SDG here. As details about the McGreevey scandal continue to emerge, it becomes abundantly obvious that much more is and has been at stake than one man’s family, administration, or notions of his sexual identity.
The emerging picture is one of significant institutional corruption in the Trenton Democratic machine — and astonishing complicity from the press, self-appointed guardians of the public’s “right to know,” which failed to press the questions, pursue the issues, make public what was, so we are now being told over and over, widely known.
In fact, it now seems “everybody” knew about McGreevey’s extramarital romantic interest — that is, everybody who is anybody, though not necessarily anybody who is nobody.
“Everybody” knew that the New Jersey Homeland Security Adviser was a non-U.S. citizen with no evident qualifications for his post other than McGreevey’s personal interest in him — an arrangement that has been likened to President Clinton putting Monica Lewinsky in charge of the CIA. “Everybody” knew, though of course I never heard.
While it is not yet clear whether “everybody” knew or knows if the relationship was “consensual,” as McGreevey claims, or if as Golan Cipel claims McGreevey used his authority to intimidate and harass him as a subordinate. (On the surface, Cipel’s claim seems problematic: After all, Cipel only got the job in the first place because of McGreevey’s interest. At least Monica Lewinsky was actually qualified to be an intern.)
I now read on Drudge that reporters questioned McGreevey on several occasions whether he was gay and whether he was having an affair with Golan Cipel — questions he dismissed as “ridiculous.” Apparently, the reporters let him get away with that dismissive answer. No reporting McGreevey’s denials, no reporting on the information that led them to ask the questions in the first place. No stories printed, no items broadcast.

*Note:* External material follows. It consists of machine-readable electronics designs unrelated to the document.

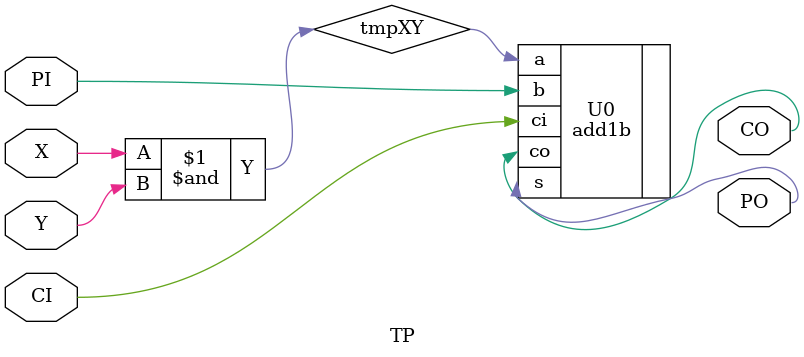
<source format=v>

module TP(
    input X,
    input Y,
    input PI,
    input CI,
    output CO,
    output PO
    );
    
    wire tmpXY; 
    add1b U0(.a(tmpXY), .b(PI), .ci(CI), .co(CO), .s(PO));
    assign tmpXY=X&Y;
endmodule

</source>
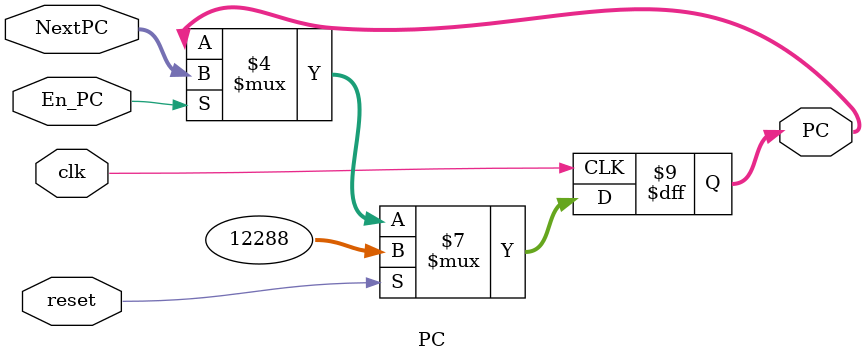
<source format=v>
`timescale 1ns / 1ps
`default_nettype none
module PC(
	input wire clk,
	input wire reset,
	input wire [31:0] NextPC,
	input wire En_PC,
	output reg [31:0] PC
    );
	
	initial begin
		PC = 32'h00003000;
	end
	
	always @(posedge clk) begin
		if (reset == 1'b1) begin
			PC <= 32'h00003000;
		end
		else begin
			if (En_PC) begin
				PC <= NextPC;
			end
		end
	end

endmodule

</source>
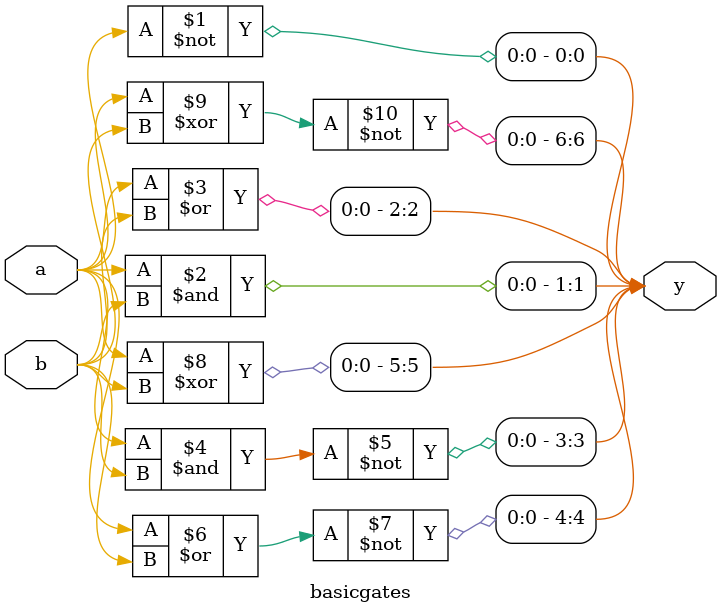
<source format=v>
module basicgates(input a,b,output [6:0] y);
assign y[0]=~a; 	// not operation
assign y[1]=a&b; 	// and operation
assign y[2]=a|b; 	// or operation
assign y[3]=~(a&b);	//nand operation
assign y[4]=~(a|b);	//nor operation
assign y[5]=a^b;	//xor operation
assign y[6]=~(a^b);	//xnor operation
endmodule
</source>
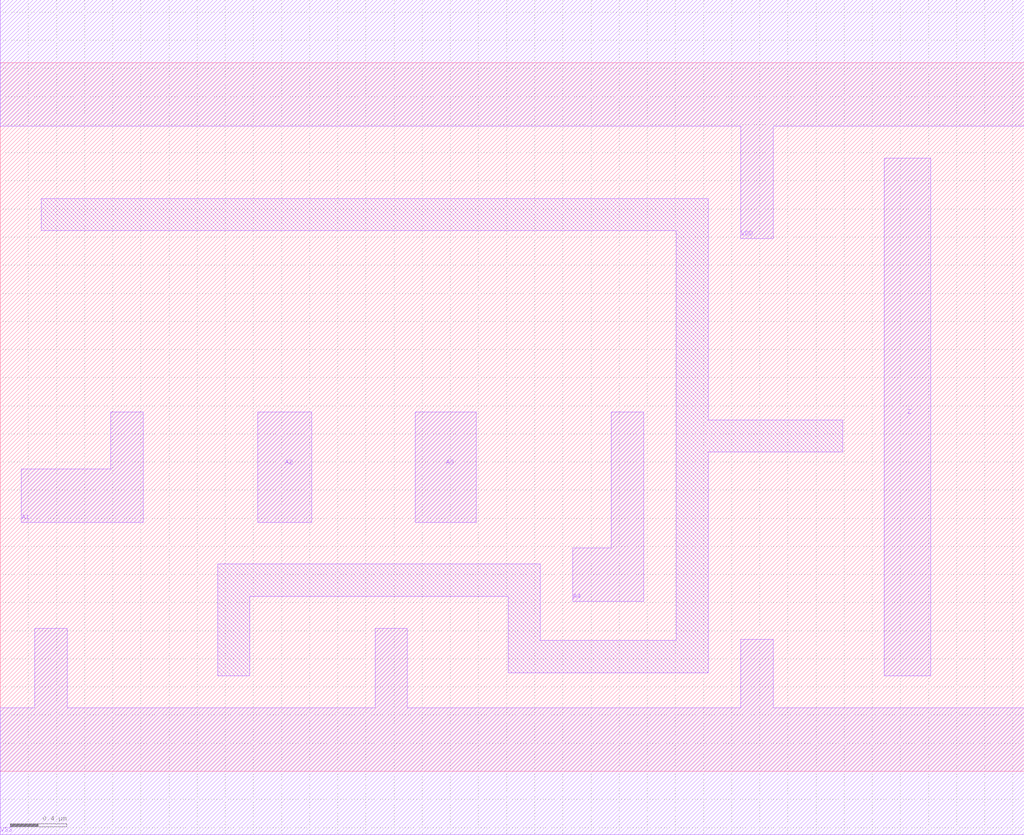
<source format=lef>
# Copyright 2022 GlobalFoundries PDK Authors
#
# Licensed under the Apache License, Version 2.0 (the "License");
# you may not use this file except in compliance with the License.
# You may obtain a copy of the License at
#
#      http://www.apache.org/licenses/LICENSE-2.0
#
# Unless required by applicable law or agreed to in writing, software
# distributed under the License is distributed on an "AS IS" BASIS,
# WITHOUT WARRANTIES OR CONDITIONS OF ANY KIND, either express or implied.
# See the License for the specific language governing permissions and
# limitations under the License.

MACRO gf180mcu_fd_sc_mcu9t5v0__or4_1
  CLASS core ;
  FOREIGN gf180mcu_fd_sc_mcu9t5v0__or4_1 0.0 0.0 ;
  ORIGIN 0 0 ;
  SYMMETRY X Y ;
  SITE GF018hv5v_green_sc9 ;
  SIZE 7.28 BY 5.04 ;
  PIN A1
    DIRECTION INPUT ;
    ANTENNAGATEAREA 0.6945 ;
    PORT
      LAYER Metal1 ;
        POLYGON 0.15 1.77 1.015 1.77 1.015 2.555 0.785 2.555 0.785 2.15 0.15 2.15  ;
    END
  END A1
  PIN A2
    DIRECTION INPUT ;
    ANTENNAGATEAREA 0.6945 ;
    PORT
      LAYER Metal1 ;
        POLYGON 1.83 1.77 2.215 1.77 2.215 2.555 1.83 2.555  ;
    END
  END A2
  PIN A3
    DIRECTION INPUT ;
    ANTENNAGATEAREA 0.6945 ;
    PORT
      LAYER Metal1 ;
        POLYGON 2.95 1.77 3.385 1.77 3.385 2.555 2.95 2.555  ;
    END
  END A3
  PIN A4
    DIRECTION INPUT ;
    ANTENNAGATEAREA 0.6945 ;
    PORT
      LAYER Metal1 ;
        POLYGON 4.07 1.21 4.575 1.21 4.575 2.555 4.345 2.555 4.345 1.59 4.07 1.59  ;
    END
  END A4
  PIN Z
    DIRECTION OUTPUT ;
    ANTENNADIFFAREA 1.386 ;
    PORT
      LAYER Metal1 ;
        POLYGON 6.285 0.68 6.615 0.68 6.615 4.36 6.285 4.36  ;
    END
  END Z
  PIN VDD
    DIRECTION INOUT ;
    USE power ;
    SHAPE ABUTMENT ;
    PORT
      LAYER Metal1 ;
        POLYGON 0 4.59 5.265 4.59 5.265 3.79 5.495 3.79 5.495 4.59 5.99 4.59 7.28 4.59 7.28 5.49 5.99 5.49 0 5.49  ;
    END
  END VDD
  PIN VSS
    DIRECTION INOUT ;
    USE ground ;
    SHAPE ABUTMENT ;
    PORT
      LAYER Metal1 ;
        POLYGON 0 -0.45 7.28 -0.45 7.28 0.45 5.495 0.45 5.495 0.94 5.265 0.94 5.265 0.45 2.895 0.45 2.895 1.015 2.665 1.015 2.665 0.45 0.475 0.45 0.475 1.015 0.245 1.015 0.245 0.45 0 0.45  ;
    END
  END VSS
  OBS
      LAYER Metal1 ;
        POLYGON 0.29 3.845 4.805 3.845 4.805 0.93 3.84 0.93 3.84 1.475 1.545 1.475 1.545 0.68 1.775 0.68 1.775 1.245 3.61 1.245 3.61 0.7 5.035 0.7 5.035 2.27 5.99 2.27 5.99 2.5 5.035 2.5 5.035 4.075 0.29 4.075  ;
  END
END gf180mcu_fd_sc_mcu9t5v0__or4_1

</source>
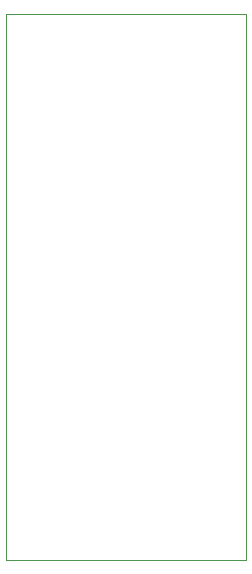
<source format=gm1>
G04 #@! TF.GenerationSoftware,KiCad,Pcbnew,8.0.8*
G04 #@! TF.CreationDate,2025-05-02T07:15:15-04:00*
G04 #@! TF.ProjectId,DevBoard1,44657642-6f61-4726-9431-2e6b69636164,rev?*
G04 #@! TF.SameCoordinates,Original*
G04 #@! TF.FileFunction,Profile,NP*
%FSLAX46Y46*%
G04 Gerber Fmt 4.6, Leading zero omitted, Abs format (unit mm)*
G04 Created by KiCad (PCBNEW 8.0.8) date 2025-05-02 07:15:15*
%MOMM*%
%LPD*%
G01*
G04 APERTURE LIST*
G04 #@! TA.AperFunction,Profile*
%ADD10C,0.050000*%
G04 #@! TD*
G04 APERTURE END LIST*
D10*
X86360000Y-45212000D02*
X106680000Y-45212000D01*
X106680000Y-91440000D01*
X86360000Y-91440000D01*
X86360000Y-45212000D01*
M02*

</source>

Apparently, the possibility that New Jersey taxpayers were bankrolling the governor’s sexual identity experimentation — and that the security of the state was being looked after by a poet and former lieutenant in the Israeli Navy with no security experience — was not deemed worth reporting. Eventually Cipel’s lack of qualifications did become an issue — but only because the FBI cited his problematic status as the basis for their refusal to share information with him.
The American press may be biased, but it’s supposed to love a good scandal, and its distinct lack of interest in pursuing this one is disheartening, to say the least. (I heard one reporter in an interview comment that he along with other members of the press had been slow to tackle the story for fear of accusations of homophobia.) And of course the Democratic machine in Trenton had more than suspicions. They had to know.
So, once again, New Jersey, the home of the Sopranos and Frank Torricelli, makes headlines for its culture of corruption.
It would have been nice if someone in a position to let us know before now had done something about it.